Les dits du bout de l’île
Festival d’Avignon:
Les dits du bout de l’île d’après De l’île qui marche vers l’archipel qui ploie de Nassuf Djailani, adaptation et mise en scène d’El Madjid Saindou
La compagnie Ariart Theatre est établie à Mayotte, appelée aussi Maoré en shimaroé, un ensemble d’îles situé dans l’archipel des Comores, dans l’océan indien. Mayotte (227.000 habitants), département français comme la Corrèze ou le Cantal, avec un chef-lieu de plus de 50.000 habitants : Mamoudzou.
Dans cet ancien protectorat, un référendum local a eu lieu pour décider d’une éventuelle indépendance, mais les Mahorais ont voté pour le maintien dans la République française. Et, à la suite d’un nouveau référendum, il y a sept ans, Mayotte est devenue département et région d’outre-mer et fait partie de l’Union européenne.
Le spectacle est tiré de textes du poète Nassuf Djailani, journaliste mais aussi excellent poète qui a été, l’an passé, en résidence d’écriture à la Maison des auteurs à Limoges. En fait, comme l’explique le metteur en scène de la seule compagnie de théâtre de l’île :«Il s’agit bien d’un travail de collage de ses textes, eux-même issus de témoignages d’habitants de Mayotte » (…) « Des voix nous invitent à un voyage, à découvrir un auteur, une langue, un imaginaire avec une grande ambition : comprendre un peu l’humain dans ce dur métier de vivre. »
Sur le plateau nu, un banc, un châssis de porte, un tapis pour Il faut voir ce spectacle comme une sorte de conte, sans doute influencé par Aimé Césaire, où on retrouve à la fois la parole en langue maoré mais aussi dans un français d’une grande pureté et d’une fore poétique indéniable.
Pour dire l’attachement à une histoire et à toute une mythologie mais aussi à une volonté de ne pas rater la marche de la modernité incarnée par l’Etat français pour tout un peuple qui, vu sa situation géographique, a vécu sur une terre qui, depuis longtemps «s’est accouplée à toutes les civilisations réunies. De gré ou de force, cette terre s’est nourrie de tous les peuples venus à elle. Tu ne le sais pas, mais je te le dis pour que tu le racontes. Tu as couru les universités à la recherche de réponses qui n’existent pas. Les générations se suivent mais ne s’échangent plus rien, alors que tout est à l’œuvre ici. L’école de la vie te fait toucher les choses plus concrètes. Et cette magie de vie, elle nous apprend que cette société qui ne cesse de courir, élimine tout. Tout un tas de connaissances. Des connaissances que nous enseigne le ventre de la terre. Je suis née de là, et toute cette science murmurée à mon oreille est à toi. Ce pays a subi razzias sur razzias. Ce pays s’est épuisé dans la guerre de la salive. » Pendant ce temps, les fourbes ont pris racine sans dire « Bonjour ».

━━━━━━━━

• **QUESTIONS SUR L'ARTICLE**:
1. Répondez à ces questions d'après l'article sur le spectacle Les dits du bout de l'île.
(a) Combien d'habitants compte Mayotte ?
(b) Dans quelle ville Nassuf Djailani a-t-il été en résidence d'écriture l'an passé ?
(c) Il y a combien d'années Mayotte est-elle devenue département et région d'outre-mer ?
2. Prolongez l'article sur le spectacle Les dits du bout de l'île, à partir de sa dernière phrase.
Les entrées ci-dessous n'interviennent en rien dans ce travail.

━━━━━━━━

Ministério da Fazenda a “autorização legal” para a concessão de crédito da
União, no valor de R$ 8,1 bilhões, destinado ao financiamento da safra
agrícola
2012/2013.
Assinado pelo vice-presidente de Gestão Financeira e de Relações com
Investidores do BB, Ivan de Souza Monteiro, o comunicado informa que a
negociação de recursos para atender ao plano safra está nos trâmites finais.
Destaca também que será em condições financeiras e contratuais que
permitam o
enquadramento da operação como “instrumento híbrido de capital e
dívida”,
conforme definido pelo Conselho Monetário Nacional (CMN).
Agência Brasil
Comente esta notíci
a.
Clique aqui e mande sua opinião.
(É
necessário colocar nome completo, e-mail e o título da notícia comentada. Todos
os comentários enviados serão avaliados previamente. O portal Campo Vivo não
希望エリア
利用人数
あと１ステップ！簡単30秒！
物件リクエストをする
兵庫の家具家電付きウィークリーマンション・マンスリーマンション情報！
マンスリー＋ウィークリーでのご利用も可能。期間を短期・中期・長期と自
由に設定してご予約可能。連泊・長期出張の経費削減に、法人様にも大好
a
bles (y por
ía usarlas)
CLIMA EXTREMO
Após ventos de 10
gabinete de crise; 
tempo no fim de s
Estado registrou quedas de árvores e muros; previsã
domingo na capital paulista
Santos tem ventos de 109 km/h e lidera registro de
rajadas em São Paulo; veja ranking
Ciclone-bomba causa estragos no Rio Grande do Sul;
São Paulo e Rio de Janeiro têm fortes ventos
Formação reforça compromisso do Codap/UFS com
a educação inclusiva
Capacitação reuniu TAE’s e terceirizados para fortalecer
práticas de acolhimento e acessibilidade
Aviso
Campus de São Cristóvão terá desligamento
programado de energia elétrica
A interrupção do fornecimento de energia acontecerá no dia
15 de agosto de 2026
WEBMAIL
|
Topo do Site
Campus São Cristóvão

━━━━━━━━

• **RÉPONSES PAR QUESTION**:
1.
(a) 227.000 habitants.
(b) À Limoges, à la Maison des auteurs.
(c) Il y a sept ans.

2.
Le spectacle se déroule comme une sorte d’exorcisme du monde contemporain qui a bouleversé tout un art de vivre, comme en Afrique : électrification rapide de l’île et arrivée de la télévision, etc. Avec juste quelques personnages : le poète qui quitte son île en rêvant de la retrouver, son frère, et leur mère, intelligente et bienveillante figure de proue des traditions ancestrales. Les trois comédiens/danseurs/chanteurs: Dalfine Ahamadi, Soumette Ahmed et Nassime-Alexandre Hazali, et le musicien au dzendze, un instrument à cordes pincées sont tous les quatre impeccables.
Sur fond de souvenirs parfois douloureux : «Nous avons goûté à cette drogue de l’assistanat qui nous a rendu chèvre »et de témoignages d’habitants de Mayotte, bien dirigés par El Madjid Saindou, ils disent la nostalgie, le besoin d’amour, la nécessité de posséder une identité, leur vie au quotidien avec ses douleurs et ses joies, loin très loin de l’hexagone, dans une langue magnifique, avec, à la fois, élégance, chaleur et une diction parfaite. Et avec aussi une gestuelle étonnante. Quel choc et quel bonheur… (On ne vise personne mais les jeunes comédiens de la métropole ont ici de grandes leçons à prendre !).
C’est ce genre de pépite que recèle souvent la Chapelle du Verbe Incarné, loin de certains solos vulgaires de soi-disant comiques. Et que n’invite pas le festival in!
Honte aux grands théâtres parisiens et provinciaux, s’ils n’accueillent pas ce spectacle la saison prochaine. Quant à vous, festivaliers avides de belles choses, ne le ratez pas. C’est d’une rare exigence et cela ne dure ni quatre ni douze heures (là non plus, on ne vise personne!) mais tout juste soixante-cinq minutes, et vous ne le regretterez sûrement pas.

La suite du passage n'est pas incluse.